Opinion
The Canadian Press/Frank Gunn

Letter from the editor: The truth about what’s driving Canada’s housing-price boom

Immigration has always triggered anti-immigrant sentiment. The fear of the other taking away what’s mine is at the heart of all hate. That’s why a social media post this week from Canada’s Official Leader of the Opposition stopped me dead in my tracks. 

A tweet from Erin O’Toole’s account on Wednesday displayed an image of a Financial Times headline on Canada’s soaring housing prices, and the message, “Sadly too many Canadians are being priced out of their own country.” (Emphasis mine.)

I wanted to give O’Toole the benefit of the doubt. Perhaps he wasn’t aware that the phrasing “priced out of their own country” is a racist dog-whistle. Perhaps he meant to imply that foreign homebuyers are driving up prices. (They aren’t, at least not yet.) Perhaps it was just a communications misstep from a zealous young staffer. I offered him several chances this week to clarify his comments; he did not respond.  

O’Toole is right about one thing: housing affordability is a real concern. The Canadian Real Estate Association’s national home-price index was 23.1 per cent higher in April than a year earlier, and according to Scotiabank, Canada has the lowest number of housing units per 1,000 residents of any G7 country.

The Canada Mortgage and Housing Corporation has launched a 10-year, $70-billion-plus National Housing Strategy plan to address the challenge. With more than 400,000 permanent residents expected to arrive in Canada each year, this is a legitimate policy problem to try to solve.

But let’s put xenophobia in its place. Canada’s recent housing-price spike has nothing to do with immigration. Just look at the data: housing prices soared during the pandemic, even as immigration levels plummeted, down 46 per cent from 2019. While there was a rebound in the first quarter of this year, they’re still well below their 2019 peak.
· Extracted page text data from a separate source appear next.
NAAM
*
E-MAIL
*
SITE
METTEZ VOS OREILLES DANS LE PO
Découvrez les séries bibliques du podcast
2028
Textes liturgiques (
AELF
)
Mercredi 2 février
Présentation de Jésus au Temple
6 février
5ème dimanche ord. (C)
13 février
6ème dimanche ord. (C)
What is causing the housing-price spike? The same things that are causing every other speculative-asset boom: Historically low interest rates resulting in lenders offering cheap money; stimulus and a lockdown-driven decrease in spending leading to increased savings; and a stock market that continues to surge, with the S&P/TSX Composite Index up roughly 30 per cent over the past year, as of publication time. 

Low interest rates, increased savings and an equity boom have been a perfect storm for would-be homebuyers.
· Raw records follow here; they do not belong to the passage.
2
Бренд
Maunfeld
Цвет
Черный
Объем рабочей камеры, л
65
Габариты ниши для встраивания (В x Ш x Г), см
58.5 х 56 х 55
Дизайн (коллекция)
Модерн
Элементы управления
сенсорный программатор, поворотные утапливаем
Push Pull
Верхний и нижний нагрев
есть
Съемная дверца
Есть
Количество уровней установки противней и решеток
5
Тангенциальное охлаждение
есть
Take credit-card performance, which is generally a good indication of consumers’ financial health. On average, credit-card balances have declined during the pandemic, and these lower debt levels, combined with fewer missed payments, have boosted credit scores, according to Equifax Canada data released Thursday.
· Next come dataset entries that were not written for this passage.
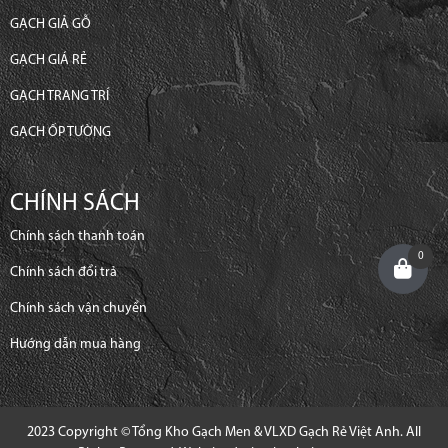
GẠCH GIẢ GỖ
GẠCH GIÁ RẺ
GẠCH TRANG TRÍ
GẠCH ỐP TƯỜNG
CHÍNH SÁCH
Chính sách thanh toán
0
Chính sách đổi trả
Chính sách vận chuyển
Hướng dẫn mua hàng
2023 Copyright © Tổng Kho Gạch Men & VLXD Gạch Rẻ Việt Anh. All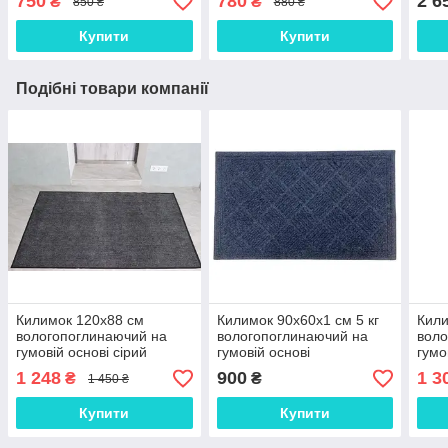
750
780
2 6
₴
₴
850 ₴
880 ₴
Купити
Купити
Подібні товари компанії
Килимок 120х88 см
Килимок 90х60х1 см 5 кг
Кили
вологопоглинаючий на
вологопоглинаючий на
воло
гумовій основі сірий
гумовій основі
гумо
(3008/grey)
брудозахисний сірий
бруд
1 248
900
1 3
₴
₴
1 450 ₴
Купити
Купити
“Credit-card balances are actually the lowest now for at least six years. We’ve seen a huge drop-off in terms of new credit demands,” Rebecca Oakes, Equifax Canada’s assistant vice-president of advanced analytics, told me this week. “People are paying off their debts, with credit-card payments actually exceeding spending,” Oakes added. That’s backed up by data that Toronto-based fintech Borrowell provided to The Logic, which shows credit-limit utilization is down four percentage points since the beginning of the pandemic. That includes all trades classified as “revolving,” like credit cards, retail-store cards and personal and home-equity lines of credit.

And while the Bank of Canada cautioned this month that many households are taking on large mortgages compared with their incomes, affecting their ability to address unforeseen financial shocks like the loss of a job, even the country’s big banks don’t seem concerned anymore. This week, RBC and TD Bank––the country’s two largest––released provisions for credit losses that they had stockpiled since the start of the pandemic to protect against loan defaults. 

All of this makes logical sense. Without travel, entertainment and meals to splurge on, consumers have spent the pandemic paying off debt and investing in their homes. We shouldn’t be surprised that housing prices have surged when people have more money in their pockets to burn, and fewer places to spend it.

So this isn’t about immigration––at least, not yet. 

I can understand why politicians are tempted to stir up the immigration issue. As I’ve written before, it creates intense engagement that gets out the vote. When a campaign is looking for a spark, immigration is the wedge issue that can usually light a fire. But what may be politically expedient in the short term can be socially damaging in the long term.

Opposition leaders should be celebrated for the important role they play in holding the government of the day to account—but they, too, should be held accountable for their actions and their words. We need a real plan for how to absorb much-needed immigration levels to boost productivity in Canada. Political cheap shots aren’t going to get us there.